Turner has good length and the workrate to defend the run effectively, however I did note that backside pursuit is pretty hit and miss. Turner doesn’t always show a great deal of interest if the play is over the other side of the field, although at times, he does get involved in this side of the game, so maybe it’s just a case of harnessing his enthusiasm in this regard?

Athletic Profile

I think the RAS tool by @mathbomb is a fantastic tool – Turner scores really high when it comes to his overall athletic profile.

Size is good – I really think that Turner is a few extra pounds of muscle from having a prototypical NFL body at the position for a versatile defensive lineman.

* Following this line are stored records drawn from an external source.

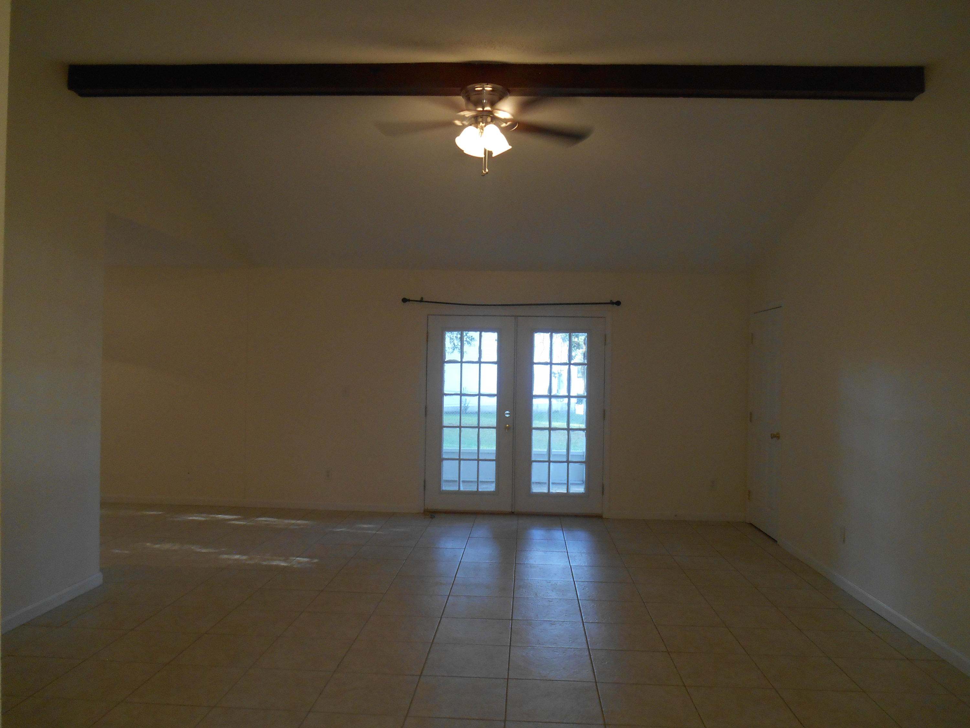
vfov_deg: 53.1
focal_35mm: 26
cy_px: 364
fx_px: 729
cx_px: 485
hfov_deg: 67.3
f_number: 3.4
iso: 220
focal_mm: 4.7
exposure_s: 1/30
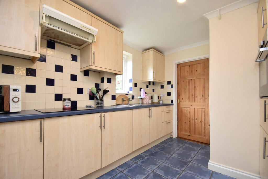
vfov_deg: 77.3
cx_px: 134
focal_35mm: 15
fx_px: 112
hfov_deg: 100.4
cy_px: 90
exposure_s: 1/125
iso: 800
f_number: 4
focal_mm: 10
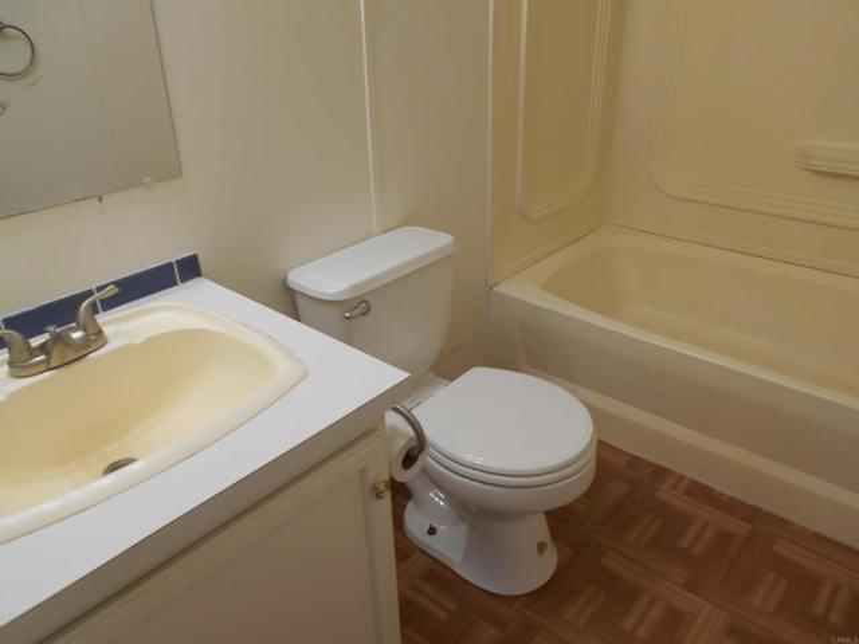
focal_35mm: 26
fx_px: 645
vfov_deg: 53.1
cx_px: 430
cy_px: 322
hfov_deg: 67.3
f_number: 3.2
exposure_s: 1/30
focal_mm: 4.6
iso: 80
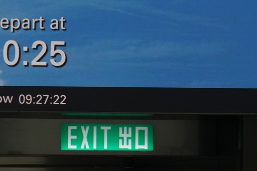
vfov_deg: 5.3
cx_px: -245
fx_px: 1848
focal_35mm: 259
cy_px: 101
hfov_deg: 7.6
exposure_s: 1/60
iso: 1000
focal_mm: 53
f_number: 9
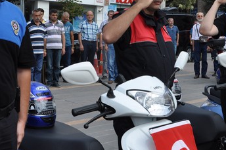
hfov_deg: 27.7
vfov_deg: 18.5
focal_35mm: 73
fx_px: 458
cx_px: 125
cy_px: 38
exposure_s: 1/320
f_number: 9
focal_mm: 25
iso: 200
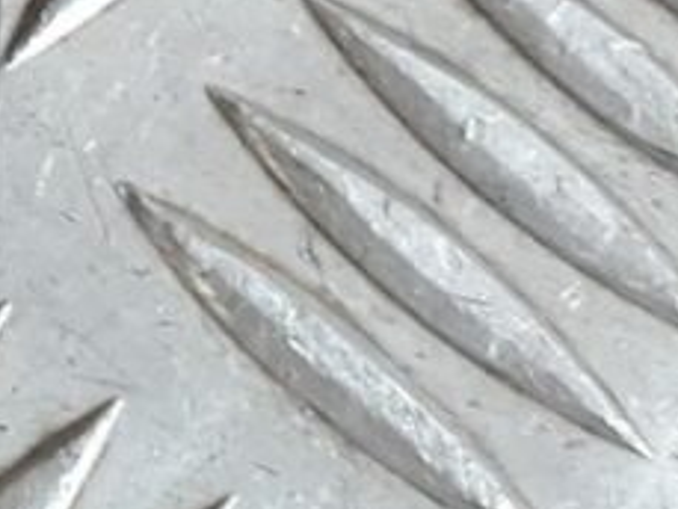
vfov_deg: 8.9
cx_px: -545
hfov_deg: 11.2
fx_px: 3233
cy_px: -142
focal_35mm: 165
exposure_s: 1/33
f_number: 1.9
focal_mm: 3.6
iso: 64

His vertical jump shows and matches the explosion there is there for all to see on the film and the agility drills are absolutely elite! Turner checks all the boxes if your team has some testing thresholds that they need their drafted players to meet.

Scheme Fit/Versatility

In terms of versatility, Turner has shown a lot, as mentioned previously. He has lined up on the side as a 3-tech, and all the way out to a wide-9. Houston used him as an outside linebacker in the main, with this main role to hunt the opposing QB.

Turner also uses a variety of stances, although I do think he would be best served to use a couple of stances and really refine those, instead of using such diversity in his starting position.

Because of this, Turner would fit in as a hand-in-the-dirt defensive end, or as a stand-up outside linebacker in a defense with an odd front. I think the important thing is to train Turner up in one role rather than ask him to do everything.

Grade: Early-Mid 3rd Round

Payton Turner went straight in at EDGE6 in my rankings with an early-mid 3rd round grade, which is a really high new entry for a player who I’ve only just latched on to late in the process.

I feel like Turner has a sky-high ceiling as a prospect because of some of the traits that I’ve described. I feel like there’s a lot of room to grow and he flashes an awful lot – The highs are really high but conversely there are some holes in his game that are teachable and coachable at the next level.

Turner’s body type and high ceiling should make him valuable because he’s a diamond waiting to be polished and also because this class of edge defenders is… well, not great.

I think Turner will have his name called in the first 50 picks on draft weekend, book it in and keep an eye on this guy over the next couple of years.